The blog of a teacher educator discussing poetry, children's literature and issues related to teaching children and their future teachers.
ouch. ouch. ouch. I'm often horribly disappointed, though, when I attend math workshops with fellow teachers. I think there is a cycle. Poor math teaching leads to crops of poor math thinkers who then become poor math teachers. Sorry to say so, but that's been my experience in elementary schools. Besides teaching my own twenty-six students with with methods I learned at home, rather than teach them with those I didn't learn so much from at school, I don't really have any good answers for this conundrum. I did post a couple of my favorite math activities on my blog today.

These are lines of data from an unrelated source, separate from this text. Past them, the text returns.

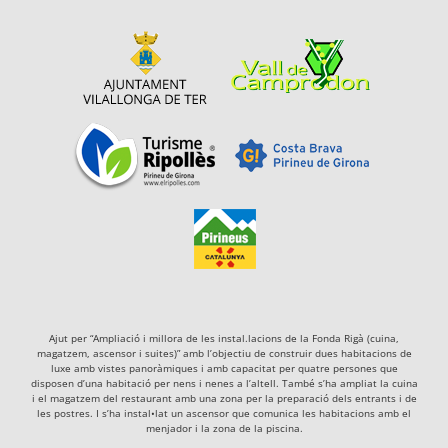
Ajut per “Ampliació i millora de les instal.lacions de la Fonda Rigà (cuina,
magatzem, ascensor i suites)” amb l’objectiu de construir dues habitacions de
luxe amb vistes panoràmiques i amb capacitat per quatre persones que
disposen d’una habitació per nens i nenes a l’altell. També s’ha ampliat la cuina
i el magatzem del restaurant amb una zona per la preparació dels entrants i de
les postres. I s’ha instal•lat un ascensor que comunica les habitacions amb el
menjador i la zona de la piscina.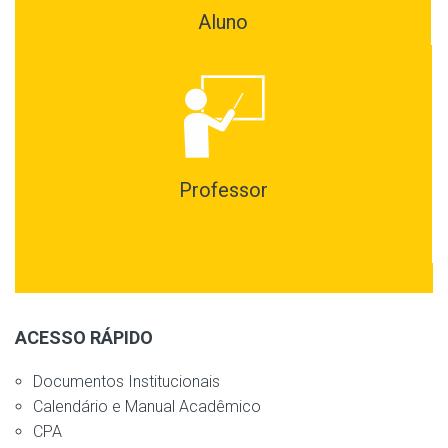
Aluno
Professor
ACESSO RÁPIDO
Documentos Institucionais
Calendário e Manual Acadêmico
CPA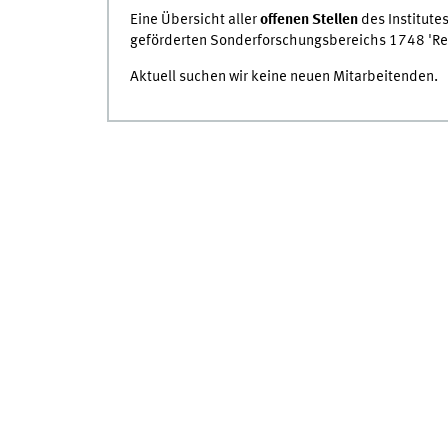
Eine Übersicht aller
offenen Stellen
des Institute
geförderten Sonderforschungsbereichs 1748 'Rep
Aktuell suchen wir keine neuen Mitarbeitenden.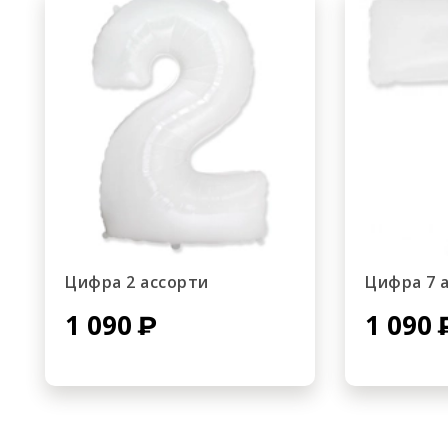
Цифра 2 ассорти
Цифра 7 
1 090
1 090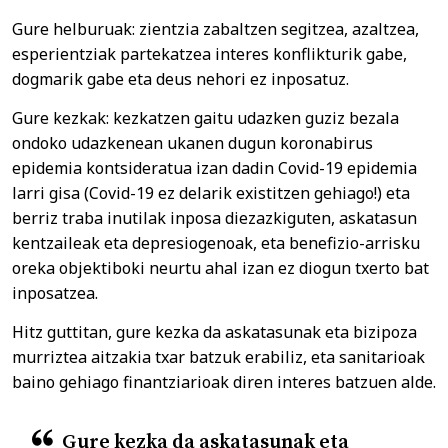
Gure helburuak: zientzia zabaltzen segitzea, azaltzea,
esperientziak partekatzea interes konflikturik gabe,
dogmarik gabe eta deus nehori ez inposatuz.
Gure kezkak: kezkatzen gaitu udazken guziz bezala
ondoko udazkenean ukanen dugun koronabirus
epidemia kontsideratua izan dadin Covid-19 epidemia
larri gisa (Covid-19 ez delarik existitzen gehiago!) eta
berriz traba inutilak inposa diezazkiguten, askatasun
kentzaileak eta depresiogenoak, eta benefizio-arrisku
oreka objektiboki neurtu ahal izan ez diogun txerto bat
inposatzea.
Hitz guttitan, gure kezka da askatasunak eta bizipoza
murriztea aitzakia txar batzuk erabiliz, eta sanitarioak
baino gehiago finantziarioak diren interes batzuen alde.
Gure kezka da askatasunak eta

and just to be clear: my bad experiences were in my K-12 schooling. My methods classes at the University of Utah were all fine. but again, i was the only student who'd had math through calculus and was often one of only a handful who understood both the math and the methods we were learning to teach math...
Ooh. This isn't pretty. I am fairly bad at math, which is why I didn't go into elementary education, but got my English major like everyone else who is bad at math, which was disappointing. It makes me sad to think that the reason I did so poorly was perhaps that my teacher was unprepared to teach me, and it still depresses me a little that I left rather than pass on what I knew were major inadequacies -- I really wanted to teach, I thought, but it's just as well that I didn't.
Oh, I know this one hurts, Tricia. I hope, though, that it turns out to be an opportunity to beef up the offerings I know you're already working on, and to work with the folks who know how to do this well. Alas, like Amy and TadMack, I didn't meet those folks during my own sojourn as a K-12 student... so it's been going on a long time!
I'm so sorry, Tricia, especially since I know you pour your heart and soul into your work. Hang in there, though I know that sounds trite.
Tricia, I read the article a few times, and, like the commenter at the end of it, it seems fishy. Who is this group to declare themselves the arbiters of the Standards? And who says that having their particular Standards really means better preperation in practical terms? It just seems over the top and slightly hysterical. Of course I only have the article to go on, so maybe the report is more logically coherent.To actually get any sort of sence of how the current eductational requirements are playing out, you would have to look at the results achieved by the recent crop of teachers who have been through that system, and filter out everything else. Then to compare those results with other states, I imagine you'd have to do a whole lot of filtering for socio-economic variables. So I say humph to the study, and hope you can slam a mental door shut on it!